As we reform our health care system to rely heavily on increased competition, it is vital that we remember that promoting and protecting that competition requires effective prohibitions against private conduct that would undercut it. Fortunately, we do not have to invent such prohibitions: They have existed for a century in the form of our antitrust laws. Given the proposals for sweeping immunities from the antitrust laws or serious constraints on their effectiveness in some of the bills before the Congress, however, I fear that this

simple connection between increasing competition and preserving the laws that protect it may be overlooked as health care reform is pursued. That is a mistake we must not make.

Specific Antitrust Provisions in the Health Security Act

The Health Security Act contains two specific antitrust-related provisions. First, section 5501 of the Act repeals the broad antitrust immunity in the McCarran-Ferguson Act for the business of insurance to the extent that such business relates to the provision of health benefits. The current, broad immunity could allow health insurers to act anticompetitively and thereby interfere with the Health Security Act's goal of relying on competition between insurers to control health care costs.

The Health Security Act also provides that, in connection with the establishment by a regional alliance of a fee schedule for use in regional alliance fee-for-service health plans, health care providers may collectively negotiate the fee schedule with the regional alliance (section 1322(c)). This section recognizes that the establishment of such fee schedules by the alliances is basically a governmental function under the Act, and provides that the actions of the alliances in this regard and their negotiations with providers collectively shall be accorded the antitrust treatment due to government actions and efforts by private parties to influence those actions (section 1322(c)(5)). Such actions and efforts generally are not subject to the antitrust laws, but under section 1322, as is the case generally, there are important limits on what actions providers may take to influence an alliance's fee-for-service schedule decisions.

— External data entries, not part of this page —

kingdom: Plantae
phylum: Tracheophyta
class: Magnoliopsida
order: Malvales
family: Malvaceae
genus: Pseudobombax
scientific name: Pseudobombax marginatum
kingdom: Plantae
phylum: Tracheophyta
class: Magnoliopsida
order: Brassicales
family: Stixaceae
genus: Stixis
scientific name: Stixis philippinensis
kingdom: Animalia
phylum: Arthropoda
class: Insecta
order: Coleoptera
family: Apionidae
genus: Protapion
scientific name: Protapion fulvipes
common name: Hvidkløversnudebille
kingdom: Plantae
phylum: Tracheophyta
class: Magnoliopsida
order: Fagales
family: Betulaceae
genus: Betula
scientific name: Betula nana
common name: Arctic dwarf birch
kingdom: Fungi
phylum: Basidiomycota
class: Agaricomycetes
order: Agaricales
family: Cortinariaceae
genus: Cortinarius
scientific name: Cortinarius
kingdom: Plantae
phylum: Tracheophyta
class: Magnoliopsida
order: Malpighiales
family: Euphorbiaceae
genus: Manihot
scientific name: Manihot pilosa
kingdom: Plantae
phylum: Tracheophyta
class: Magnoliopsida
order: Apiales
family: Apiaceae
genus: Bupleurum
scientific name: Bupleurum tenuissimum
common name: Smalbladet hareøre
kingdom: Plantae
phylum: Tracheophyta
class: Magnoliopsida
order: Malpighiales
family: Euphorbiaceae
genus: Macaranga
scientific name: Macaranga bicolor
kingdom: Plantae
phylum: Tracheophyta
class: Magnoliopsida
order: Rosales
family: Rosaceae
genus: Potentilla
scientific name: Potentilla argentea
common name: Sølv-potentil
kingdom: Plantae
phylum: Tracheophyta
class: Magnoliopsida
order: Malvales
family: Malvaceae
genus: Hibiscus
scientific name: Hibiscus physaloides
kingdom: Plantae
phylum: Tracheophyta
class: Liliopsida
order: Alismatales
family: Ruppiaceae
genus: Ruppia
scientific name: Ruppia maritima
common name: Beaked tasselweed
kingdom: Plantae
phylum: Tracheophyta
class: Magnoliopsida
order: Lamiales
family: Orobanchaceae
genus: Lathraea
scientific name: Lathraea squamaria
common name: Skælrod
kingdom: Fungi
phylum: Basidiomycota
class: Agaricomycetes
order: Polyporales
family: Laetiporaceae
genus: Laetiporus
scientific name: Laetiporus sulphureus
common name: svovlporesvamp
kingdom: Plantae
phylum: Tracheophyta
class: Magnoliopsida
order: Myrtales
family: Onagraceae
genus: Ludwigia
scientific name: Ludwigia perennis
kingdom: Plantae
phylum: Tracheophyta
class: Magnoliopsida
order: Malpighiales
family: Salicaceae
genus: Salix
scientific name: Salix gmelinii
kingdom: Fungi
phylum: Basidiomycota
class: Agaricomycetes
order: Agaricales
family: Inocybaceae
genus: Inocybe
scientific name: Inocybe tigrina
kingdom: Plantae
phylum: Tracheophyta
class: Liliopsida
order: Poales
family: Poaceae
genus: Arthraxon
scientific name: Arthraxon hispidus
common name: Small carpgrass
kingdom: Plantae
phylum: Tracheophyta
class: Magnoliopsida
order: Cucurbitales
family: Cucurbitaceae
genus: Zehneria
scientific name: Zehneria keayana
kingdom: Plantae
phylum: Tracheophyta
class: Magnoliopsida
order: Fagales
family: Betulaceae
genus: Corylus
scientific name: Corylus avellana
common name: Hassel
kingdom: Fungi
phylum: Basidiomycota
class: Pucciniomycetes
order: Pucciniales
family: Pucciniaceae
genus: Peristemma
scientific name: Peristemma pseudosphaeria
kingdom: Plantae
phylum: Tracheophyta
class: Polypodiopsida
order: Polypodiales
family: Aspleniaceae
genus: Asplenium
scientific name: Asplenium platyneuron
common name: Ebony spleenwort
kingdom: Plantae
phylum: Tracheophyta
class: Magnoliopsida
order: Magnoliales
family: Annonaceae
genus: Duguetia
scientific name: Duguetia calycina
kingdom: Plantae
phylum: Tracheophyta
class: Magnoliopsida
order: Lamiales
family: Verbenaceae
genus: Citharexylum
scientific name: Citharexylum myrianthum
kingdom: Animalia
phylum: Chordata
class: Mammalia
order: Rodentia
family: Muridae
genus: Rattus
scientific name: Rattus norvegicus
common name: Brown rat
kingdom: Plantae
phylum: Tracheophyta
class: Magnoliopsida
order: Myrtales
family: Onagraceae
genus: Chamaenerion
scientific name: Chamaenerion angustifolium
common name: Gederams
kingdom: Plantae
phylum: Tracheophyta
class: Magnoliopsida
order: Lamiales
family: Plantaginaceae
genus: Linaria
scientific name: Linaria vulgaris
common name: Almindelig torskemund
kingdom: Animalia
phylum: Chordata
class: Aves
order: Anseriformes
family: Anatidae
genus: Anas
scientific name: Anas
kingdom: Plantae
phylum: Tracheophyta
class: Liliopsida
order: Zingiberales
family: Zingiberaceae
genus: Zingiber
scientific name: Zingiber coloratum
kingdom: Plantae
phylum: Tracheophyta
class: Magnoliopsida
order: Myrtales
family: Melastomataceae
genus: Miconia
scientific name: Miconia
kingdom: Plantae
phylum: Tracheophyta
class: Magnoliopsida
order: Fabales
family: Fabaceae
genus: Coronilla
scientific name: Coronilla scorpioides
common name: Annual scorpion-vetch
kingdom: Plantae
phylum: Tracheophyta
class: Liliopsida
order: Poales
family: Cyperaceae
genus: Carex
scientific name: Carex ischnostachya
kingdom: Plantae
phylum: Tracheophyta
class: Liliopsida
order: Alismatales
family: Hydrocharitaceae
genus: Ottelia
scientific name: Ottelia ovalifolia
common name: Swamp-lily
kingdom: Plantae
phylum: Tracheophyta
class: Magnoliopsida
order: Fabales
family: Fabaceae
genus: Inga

The principal limitation is that providers may not threaten or engage in any boycott to force an alliance to adopt their suggestions or recommendations (section 1322(c)(6)). As used in section 1322, the term "boycott" is intended to include any threat or action through which providers collectively would decline initially to participate, or departicipate, in fee-for-service health care delivery unless fees were set at certain levels.

* * *

Before concluding, I would like to underscore the one point I think is vital to keep in mind as antitrust issues are considered during health care reform. Among the primary goals of such reform is to bring the forces of competition effectively to bear in health care markets as never before. To accomplish this goal the efficacy of the antitrust laws must be preserved, and we seek the Subcommittee's support in this effort. The Department of Justice must also continue to work with the FTC and the health care community to reduce unwarranted antitrust uncertainty in the health care area, which we have pledged to do.

Thank you again for the opportunity to submit to the Subcommittee the views of the Department of Justice on these important issues.